Some villages support Zadran but in Gardez he is regarded as a bandit and many inhabitants were happy that a rival warlord repulsed his forces. The interim government appointed another governor, Taj Mohammad Wardak, who was more acceptable to Gardez.
Zadran has spent the past four months preparing an assault. Interviewed by the Guardian some weeks ago at his base, he promised to regain his job and punish the usurpers. Wardak, the governor, says: "He has a terrible reputation, a lot of blood on his hands even before all this business." After the rocketing he gave Zadran 10 days to end the stand-off or be hanged.
American forces based on a hill outside the town have urged Zadran to back off, a US military spokesman said, but they avoided close involvement since their priority was to fight Islamist guerrillas, not guarantee security. It was up to the interim government to resolve the problem.
That makes partial sense. Warlord clashes in Afghanistan tend to be within, not between, ethnic groups, with the conflict dynamics buried in tribal and personal issues all but impenetrable to outsiders. In Gardez for instance the warring parties are all Pashtun, the country's largest ethnic group.

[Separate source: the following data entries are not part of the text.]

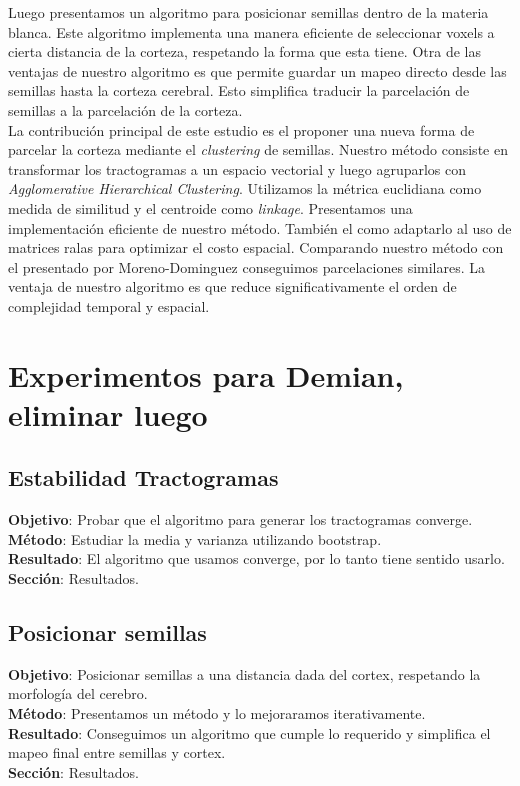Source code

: Luego presentamos un algoritmo para posicionar semillas dentro de la materia 
blanca. Este algoritmo implementa una manera eficiente de seleccionar voxels a 
cierta distancia de la corteza, respetando la forma que esta tiene. Otra de las
ventajas de nuestro algoritmo es que permite guardar un mapeo directo desde las
semillas hasta la corteza cerebral. Esto simplifica traducir la parcelaci\'on 
de semillas a la parcelaci\'on de la corteza. \\

La contribuci\'on principal de este estudio es el proponer una nueva forma 
de parcelar la corteza mediante el \textit{clustering} de semillas. Nuestro
m\'etodo consiste en transformar los tractogramas a un espacio vectorial y luego
agruparlos con \textit{Agglomerative Hierarchical Clustering}. Utilizamos la 
m\'etrica euclidiana como medida de similitud y el centroide como \textit{linkage}.
Presentamos una implementaci\'on eficiente de nuestro m\'etodo. Tambi\'en el 
como adaptarlo al uso de matrices ralas para optimizar el costo espacial.
Comparando nuestro m\'etodo con el presentado por Moreno-Dominguez conseguimos
parcelaciones similares. La ventaja de nuestro algoritmo es que reduce 
significativamente el orden de complejidad temporal y espacial. \\


\section{Experimentos para Demian, eliminar luego}

\subsection{Estabilidad Tractogramas}
\textbf{Objetivo}: Probar que el algoritmo para generar los tractogramas converge.\\
\textbf{M\'etodo}: Estudiar la media y varianza utilizando bootstrap. \\
\textbf{Resultado}: El algoritmo que usamos converge, por lo tanto tiene sentido
                    usarlo.\\
\textbf{Secci\'on}: Resultados.\\
                    
\subsection{Posicionar semillas}
\textbf{Objetivo}:  Posicionar semillas a una distancia
                    dada del cortex, respetando la morfolog\'ia del cerebro. \\
\textbf{M\'etodo}:  Presentamos un m\'etodo y lo mejoraramos iterativamente. \\
\textbf{Resultado}: Conseguimos un algoritmo que cumple lo requerido y simplifica
                    el mapeo final entre semillas y cortex.\\
\textbf{Secci\'on}: Resultados.\\

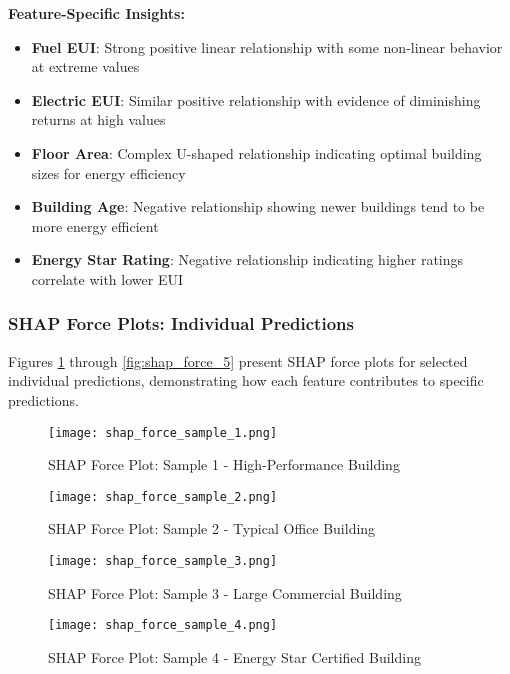 \textbf{Feature-Specific Insights:}
\begin{itemize}
    \item \textbf{Fuel EUI}: Strong positive linear relationship with some non-linear behavior at extreme values
    \item \textbf{Electric EUI}: Similar positive relationship with evidence of diminishing returns at high values
    \item \textbf{Floor Area}: Complex U-shaped relationship indicating optimal building sizes for energy efficiency
    \item \textbf{Building Age}: Negative relationship showing newer buildings tend to be more energy efficient
    \item \textbf{Energy Star Rating}: Negative relationship indicating higher ratings correlate with lower EUI
\end{itemize}

\subsubsection{SHAP Force Plots: Individual Predictions}

Figures \ref{fig:shap_force_1} through \ref{fig:shap_force_5} present SHAP force plots for selected individual predictions, demonstrating how each feature contributes to specific predictions.

\begin{figure}[h!]
\centering
\texttt{[image: shap\_force\_sample\_1.png]}
\caption{SHAP Force Plot: Sample 1 - High-Performance Building}
\label{fig:shap_force_1}
\end{figure}

\begin{figure}[h!]
\centering
\texttt{[image: shap\_force\_sample\_2.png]}
\caption{SHAP Force Plot: Sample 2 - Typical Office Building}
\label{fig:shap_force_2}
\end{figure}

\begin{figure}[h!]
\centering
\texttt{[image: shap\_force\_sample\_3.png]}
\caption{SHAP Force Plot: Sample 3 - Large Commercial Building}
\label{fig:shap_force_3}
\end{figure}

\begin{figure}[h!]
\centering
\texttt{[image: shap\_force\_sample\_4.png]}
\caption{SHAP Force Plot: Sample 4 - Energy Star Certified Building}
\label{fig:shap_force_4}
\end{figure}

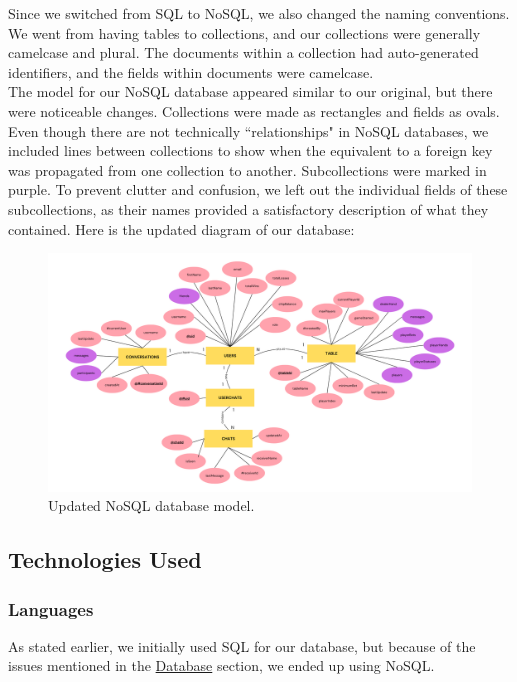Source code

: \noindent Since we switched from SQL to NoSQL, we also changed the naming conventions. We went from having tables to collections, and our collections were generally camelcase and plural. The documents within a collection had auto-generated identifiers, and the fields within documents were camelcase.\\

\noindent The model for our NoSQL database appeared similar to our original, but there were noticeable changes. Collections were made as rectangles and fields as ovals. Even though there are not technically ``relationships" in NoSQL databases, we included lines between collections to show when the equivalent to a foreign key was propagated from one collection to another. Subcollections were marked in purple. To prevent clutter and confusion, we left out the individual fields of these subcollections, as their names provided a satisfactory description of what they contained. Here is the updated diagram of our database:


\begin{figure}[hbt!]
    \centering
    \includegraphics[width=0.8\linewidth]{figures/NoSQL_Database_Model.png}
    \caption{Updated NoSQL database model.}
    \label{fig:NoSQL_Model}
\end{figure}


\pagebreak

\subsection{Technologies Used}

\subsubsection{Languages}
\noindent As stated earlier, we initially used SQL for our database, but because of the issues mentioned in the \hyperref[sec:database]{Database} section, we ended up using NoSQL. \\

It suits the Tajiks who dominate the government in Kabul to let Pashtuns fight in the run-up to next month's loya jirga, a traditional assembly, because that way the more united Tajiks stand a better chance of retaining power.
Expecting the government to resolve the fighting, therefore, is deluded, especially since Zadran is leader of a powerful Pashtun tribe and brother of the minister for tribal affairs. Even if Kabul did want to rein him in, the national army (currently 600 hastily trained men) is years away from effectiveness.
The American allergy to nation building, combined with European reluctance to risk soldiers and spend money, means U.N. calls for peacekeepers to be deployed outside Kabul will go unheeded.
The Americans do have leverage over Zadran. Recognizing his control over the countryside, they have plied him with money and satellite phones and trained 400 of his men to bolster the hunt for al-Qaeda, despite evidence that he called in air strikes against rivals falsely identified as guerrillas.
They used some of his men to attack rebels dug into the cave complex at Shah-i-Kot, during Operation Anaconda in March, figuring their local knowledge was invaluable, and Royal Marines from the U.K. deployed near the Pakistan border have been guided by Zadran's commanders.
Last month Wardak said the Americans had stopped supporting Zadran. He looked crestfallen when told that a few hours earlier I had seen one of the warlord's English-speaking brothers joking with Americans in a Humvee. While rival warlords are hurling rockets it is not safe to go hunting guerrillas and it is bad luck for the allies that the heaviest fighting is taking place in areas where the guerrillas are thought to be hiding.
A more serious consequence is ebbing popular support for the allied campaign. The Taliban gave the people of Gardez peace after two decades of war. Their successors have wound the clock back to the era of civil war and all the allied soldiers do is watch from their hilltop base.
Noor Ahmed, whose brother died in Saturday's rocket attack, was furious. "The Americans talk about the Taliban and al-Qaeda. What is al-Qaeda to me? This is my home, my children, my land and it is all in danger because of these fighters who are with the Americans."
Wardak was ominous: "People's patience with everyone is running out, with the government, with the Americans. They are unhappy with all of us. If this keeps happening there will be something against the Americans."
As the warlords come to resemble the mujahidin who squabbled and fought, so the allies, in local eyes, will come to resemble those other outsiders who stoked mayhem, the Russians.